— START RECORDED DATA —

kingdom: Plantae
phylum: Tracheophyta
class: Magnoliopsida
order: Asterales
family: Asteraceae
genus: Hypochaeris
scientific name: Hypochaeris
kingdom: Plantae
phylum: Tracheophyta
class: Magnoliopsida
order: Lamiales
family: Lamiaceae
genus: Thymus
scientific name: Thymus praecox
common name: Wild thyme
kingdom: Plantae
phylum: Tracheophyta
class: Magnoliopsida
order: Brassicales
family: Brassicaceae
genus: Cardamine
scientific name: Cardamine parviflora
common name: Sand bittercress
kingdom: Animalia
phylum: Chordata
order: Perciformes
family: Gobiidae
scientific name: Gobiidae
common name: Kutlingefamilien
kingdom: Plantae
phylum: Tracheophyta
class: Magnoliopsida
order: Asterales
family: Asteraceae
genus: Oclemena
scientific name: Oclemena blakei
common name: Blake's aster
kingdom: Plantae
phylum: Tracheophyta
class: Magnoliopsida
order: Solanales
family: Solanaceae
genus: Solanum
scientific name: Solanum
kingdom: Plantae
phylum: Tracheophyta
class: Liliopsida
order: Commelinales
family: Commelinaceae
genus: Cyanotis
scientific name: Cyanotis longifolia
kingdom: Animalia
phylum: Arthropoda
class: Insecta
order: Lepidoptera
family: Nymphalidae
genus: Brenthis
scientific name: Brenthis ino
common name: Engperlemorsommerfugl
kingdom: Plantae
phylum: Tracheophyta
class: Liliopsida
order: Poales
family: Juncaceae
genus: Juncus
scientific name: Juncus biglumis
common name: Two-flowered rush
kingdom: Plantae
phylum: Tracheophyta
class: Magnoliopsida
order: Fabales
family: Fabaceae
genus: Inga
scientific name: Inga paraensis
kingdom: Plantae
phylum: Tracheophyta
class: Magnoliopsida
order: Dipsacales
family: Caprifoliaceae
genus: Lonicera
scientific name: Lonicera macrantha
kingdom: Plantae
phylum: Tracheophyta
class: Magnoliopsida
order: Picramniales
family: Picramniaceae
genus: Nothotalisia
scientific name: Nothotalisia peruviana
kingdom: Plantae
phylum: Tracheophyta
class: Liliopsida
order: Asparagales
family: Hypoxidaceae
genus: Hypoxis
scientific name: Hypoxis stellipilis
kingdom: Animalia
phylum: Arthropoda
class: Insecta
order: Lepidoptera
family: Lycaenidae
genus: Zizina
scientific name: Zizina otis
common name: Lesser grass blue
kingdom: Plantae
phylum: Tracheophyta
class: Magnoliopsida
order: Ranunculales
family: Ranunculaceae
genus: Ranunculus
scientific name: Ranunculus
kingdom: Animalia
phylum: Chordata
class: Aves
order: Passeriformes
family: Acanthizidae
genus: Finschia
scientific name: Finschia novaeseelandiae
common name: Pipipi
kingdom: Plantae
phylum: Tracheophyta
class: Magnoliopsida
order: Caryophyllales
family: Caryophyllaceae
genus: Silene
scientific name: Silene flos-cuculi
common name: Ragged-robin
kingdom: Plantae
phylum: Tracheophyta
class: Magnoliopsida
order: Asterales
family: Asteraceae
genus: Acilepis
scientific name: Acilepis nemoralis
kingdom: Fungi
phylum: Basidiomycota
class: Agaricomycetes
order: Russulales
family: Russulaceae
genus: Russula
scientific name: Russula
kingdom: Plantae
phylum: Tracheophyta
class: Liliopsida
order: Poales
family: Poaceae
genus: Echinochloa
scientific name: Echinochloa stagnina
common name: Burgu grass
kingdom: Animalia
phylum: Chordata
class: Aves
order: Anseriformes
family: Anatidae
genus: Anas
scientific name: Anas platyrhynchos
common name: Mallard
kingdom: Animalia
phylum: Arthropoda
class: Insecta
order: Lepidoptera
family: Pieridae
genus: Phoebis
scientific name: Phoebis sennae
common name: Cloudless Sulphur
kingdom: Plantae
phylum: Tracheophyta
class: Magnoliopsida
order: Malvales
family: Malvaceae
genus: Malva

— END RECORDED DATA —

* WHAT YOU ARE ASKED TO DO:
Reproduce verbatim the lines in the records above, from the line containing "family: Lamiaceae" to the line containing "scientific name: Solanum", with both of those lines included.

* RESULT FOR THIS TASK:
family: Lamiaceae
genus: Thymus
scientific name: Thymus praecox
common name: Wild thyme
kingdom: Plantae
phylum: Tracheophyta
class: Magnoliopsida
order: Brassicales
family: Brassicaceae
genus: Cardamine
scientific name: Cardamine parviflora
common name: Sand bittercress
kingdom: Animalia
phylum: Chordata
order: Perciformes
family: Gobiidae
scientific name: Gobiidae
common name: Kutlingefamilien
kingdom: Plantae
phylum: Tracheophyta
class: Magnoliopsida
order: Asterales
family: Asteraceae
genus: Oclemena
scientific name: Oclemena blakei
common name: Blake's aster
kingdom: Plantae
phylum: Tracheophyta
class: Magnoliopsida
order: Solanales
family: Solanaceae
genus: Solanum
scientific name: Solanum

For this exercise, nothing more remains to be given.